- Work to complete: Reproduce every line of the material below without any change.

- Given data:

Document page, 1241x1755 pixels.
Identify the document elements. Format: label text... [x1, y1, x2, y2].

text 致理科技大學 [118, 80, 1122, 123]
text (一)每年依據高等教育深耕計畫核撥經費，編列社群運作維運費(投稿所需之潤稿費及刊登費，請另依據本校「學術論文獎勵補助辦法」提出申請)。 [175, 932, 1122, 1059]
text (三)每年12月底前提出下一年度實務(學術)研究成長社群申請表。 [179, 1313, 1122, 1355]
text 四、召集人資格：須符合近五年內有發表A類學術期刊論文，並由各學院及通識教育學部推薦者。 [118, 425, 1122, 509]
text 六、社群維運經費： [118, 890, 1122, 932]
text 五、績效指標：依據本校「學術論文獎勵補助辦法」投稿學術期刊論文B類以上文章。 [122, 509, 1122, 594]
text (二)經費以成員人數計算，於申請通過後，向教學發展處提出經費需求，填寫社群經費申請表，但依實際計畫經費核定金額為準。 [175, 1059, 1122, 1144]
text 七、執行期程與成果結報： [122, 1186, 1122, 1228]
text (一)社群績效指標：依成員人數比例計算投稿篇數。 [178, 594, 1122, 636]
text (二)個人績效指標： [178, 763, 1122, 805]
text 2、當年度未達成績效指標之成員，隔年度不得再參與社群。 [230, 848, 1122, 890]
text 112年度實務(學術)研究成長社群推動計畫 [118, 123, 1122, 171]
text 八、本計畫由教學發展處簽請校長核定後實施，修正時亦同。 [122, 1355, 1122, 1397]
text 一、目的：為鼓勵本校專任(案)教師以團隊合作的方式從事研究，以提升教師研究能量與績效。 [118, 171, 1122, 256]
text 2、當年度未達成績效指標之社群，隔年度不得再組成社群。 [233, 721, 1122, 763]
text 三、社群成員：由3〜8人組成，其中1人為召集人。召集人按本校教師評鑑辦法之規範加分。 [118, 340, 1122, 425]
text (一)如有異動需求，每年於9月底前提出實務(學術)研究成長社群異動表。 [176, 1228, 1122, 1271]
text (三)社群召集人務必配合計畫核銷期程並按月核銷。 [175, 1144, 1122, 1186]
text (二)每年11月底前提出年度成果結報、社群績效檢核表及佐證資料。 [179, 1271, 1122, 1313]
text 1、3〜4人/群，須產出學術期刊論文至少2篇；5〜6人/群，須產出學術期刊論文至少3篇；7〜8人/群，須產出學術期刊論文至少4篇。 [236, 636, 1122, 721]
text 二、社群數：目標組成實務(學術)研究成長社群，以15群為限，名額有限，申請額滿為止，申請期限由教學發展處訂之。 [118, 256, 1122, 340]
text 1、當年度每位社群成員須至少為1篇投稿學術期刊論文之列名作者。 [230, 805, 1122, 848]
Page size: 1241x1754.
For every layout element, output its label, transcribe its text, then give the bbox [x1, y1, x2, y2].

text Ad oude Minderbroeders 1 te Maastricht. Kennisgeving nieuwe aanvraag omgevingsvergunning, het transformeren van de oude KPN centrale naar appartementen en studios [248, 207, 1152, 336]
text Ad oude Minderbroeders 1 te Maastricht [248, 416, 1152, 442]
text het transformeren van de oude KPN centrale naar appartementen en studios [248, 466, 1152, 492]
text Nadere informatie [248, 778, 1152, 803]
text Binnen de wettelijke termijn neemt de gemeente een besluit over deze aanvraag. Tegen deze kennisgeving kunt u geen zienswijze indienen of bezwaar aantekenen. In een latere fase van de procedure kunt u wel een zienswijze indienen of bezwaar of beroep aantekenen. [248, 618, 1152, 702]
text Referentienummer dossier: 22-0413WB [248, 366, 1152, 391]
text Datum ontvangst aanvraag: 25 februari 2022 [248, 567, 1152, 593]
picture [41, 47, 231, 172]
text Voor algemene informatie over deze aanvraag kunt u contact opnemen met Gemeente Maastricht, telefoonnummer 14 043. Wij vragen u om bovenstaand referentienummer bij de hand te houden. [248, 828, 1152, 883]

- Answer to this problem:
Document page, 1241x1755 pixels.
Identify the document elements. Format: label text... [x1, y1, x2, y2].

text 致理科技大學 [118, 80, 1122, 123]
text (一)每年依據高等教育深耕計畫核撥經費，編列社群運作維運費(投稿所需之潤稿費及刊登費，請另依據本校「學術論文獎勵補助辦法」提出申請)。 [175, 932, 1122, 1059]
text (三)每年12月底前提出下一年度實務(學術)研究成長社群申請表。 [179, 1313, 1122, 1355]
text 四、召集人資格：須符合近五年內有發表A類學術期刊論文，並由各學院及通識教育學部推薦者。 [118, 425, 1122, 509]
text 六、社群維運經費： [118, 890, 1122, 932]
text 五、績效指標：依據本校「學術論文獎勵補助辦法」投稿學術期刊論文B類以上文章。 [122, 509, 1122, 594]
text (二)經費以成員人數計算，於申請通過後，向教學發展處提出經費需求，填寫社群經費申請表，但依實際計畫經費核定金額為準。 [175, 1059, 1122, 1144]
text 七、執行期程與成果結報： [122, 1186, 1122, 1228]
text (一)社群績效指標：依成員人數比例計算投稿篇數。 [178, 594, 1122, 636]
text (二)個人績效指標： [178, 763, 1122, 805]
text 2、當年度未達成績效指標之成員，隔年度不得再參與社群。 [230, 848, 1122, 890]
text 112年度實務(學術)研究成長社群推動計畫 [118, 123, 1122, 171]
text 八、本計畫由教學發展處簽請校長核定後實施，修正時亦同。 [122, 1355, 1122, 1397]
text 一、目的：為鼓勵本校專任(案)教師以團隊合作的方式從事研究，以提升教師研究能量與績效。 [118, 171, 1122, 256]
text 2、當年度未達成績效指標之社群，隔年度不得再組成社群。 [233, 721, 1122, 763]
text 三、社群成員：由3〜8人組成，其中1人為召集人。召集人按本校教師評鑑辦法之規範加分。 [118, 340, 1122, 425]
text (一)如有異動需求，每年於9月底前提出實務(學術)研究成長社群異動表。 [176, 1228, 1122, 1271]
text (三)社群召集人務必配合計畫核銷期程並按月核銷。 [175, 1144, 1122, 1186]
text (二)每年11月底前提出年度成果結報、社群績效檢核表及佐證資料。 [179, 1271, 1122, 1313]
text 1、3〜4人/群，須產出學術期刊論文至少2篇；5〜6人/群，須產出學術期刊論文至少3篇；7〜8人/群，須產出學術期刊論文至少4篇。 [236, 636, 1122, 721]
text 二、社群數：目標組成實務(學術)研究成長社群，以15群為限，名額有限，申請額滿為止，申請期限由教學發展處訂之。 [118, 256, 1122, 340]
text 1、當年度每位社群成員須至少為1篇投稿學術期刊論文之列名作者。 [230, 805, 1122, 848]
Page size: 1241x1754.
For every layout element, output its label, transcribe its text, then give the bbox [x1, y1, x2, y2].

text Ad oude Minderbroeders 1 te Maastricht. Kennisgeving nieuwe aanvraag omgevingsvergunning, het transformeren van de oude KPN centrale naar appartementen en studios [248, 207, 1152, 336]
text Ad oude Minderbroeders 1 te Maastricht [248, 416, 1152, 442]
text het transformeren van de oude KPN centrale naar appartementen en studios [248, 466, 1152, 492]
text Nadere informatie [248, 778, 1152, 803]
text Binnen de wettelijke termijn neemt de gemeente een besluit over deze aanvraag. Tegen deze kennisgeving kunt u geen zienswijze indienen of bezwaar aantekenen. In een latere fase van de procedure kunt u wel een zienswijze indienen of bezwaar of beroep aantekenen. [248, 618, 1152, 702]
text Referentienummer dossier: 22-0413WB [248, 366, 1152, 391]
text Datum ontvangst aanvraag: 25 februari 2022 [248, 567, 1152, 593]
picture [41, 47, 231, 172]
text Voor algemene informatie over deze aanvraag kunt u contact opnemen met Gemeente Maastricht, telefoonnummer 14 043. Wij vragen u om bovenstaand referentienummer bij de hand te houden. [248, 828, 1152, 883]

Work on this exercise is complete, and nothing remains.